There is no contract between you and YouTube where you do work and in exchange you get money. There is only the option for YouTube to choose ads for your videos and give you a cut in exchange - it's quite literally just like placing ads on your website using AdSense. No guarantee of $ per video or even $ per view, it works almost exactly like AdSense.
Which is crucially different from Uber where the contract is that you do a task in exchange for some money, therefore meaning that you do the work for Uber. On YouTube, you're allowing YouTube to place ads on your IP for money, and you're allowed to do anything else with your work and monetize it however you like, so really YouTube is providing a service for you.
The law was drafted to formalize a set of legal criteria that was established and enforced by Californian courts. The spirit of the law was not to target Uber/Lyft. The letter of the law, according to the courts so far does not appear to clear Uber in anyway.
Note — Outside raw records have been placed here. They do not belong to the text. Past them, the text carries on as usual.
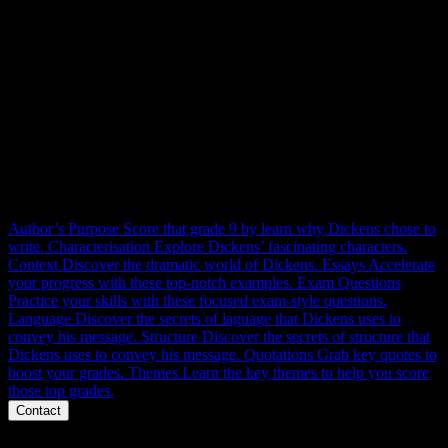
ACC RESOURCES
Context, themes, characters, structure, language and essays.
Everything you need to master A Christmas Carol for 100% at
GCSE. Right here.
Author’s Purpose
Score that grade 9 by learn why Dickens chose to
write.
Characterisation
Explore Dickens’ fascinating characters.
Context
Discover the dramatic world of Dickens.
Essays
Accelerate
your progress with these top-notch examples.
Exam Questions
Practice your skills with these focused exam-style questions.
Language
Discover the secrets of laguage that Dickens uses to
convey his message.
Structure
Discover the secrets of structure that
Dickens uses to convey his message.
Quotations
Grab key quotes to
boost your grades.
Themes
Learn the key themes to help you score
those top grades.
Contact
We will see how the appeal goes.
Edit:
I don't see how you think the letter of the law clears Uber, Uber sea to fail every part of the test.
A) Uber does exert control over many aspects of how the work is performed, e.g. acceptable car models, acceptable ride acceptance rates.
B) The rides provided by drivers are central to Uber's business. Uber has no business model without its drivers.
C) Many drivers do drive for other companies and would pass this critiwia but some do completely different work and have not done any driving work independently from Uber. These drivers would not pass this criteria.
2750.3. (a) (1) For purposes of the provisions of this code and the Unemployment Insurance Code, and for the wage orders of the Industrial Welfare Commission, a person providing labor or services for remuneration shall be considered an employee rather than an independent contractor unless the hiring entity demonstrates that all of the following conditions are satisfied: (A) The person is free from the control and direction of the hiring entity in connection with the performance of the work, both under the contract for the performance of the work and in fact. (B) The person performs work that is outside the usual course of the hiring entity’s business. (C) The person is customarily engaged in an independently established trade, occupation, or business of the same nature as that involved in the work performed.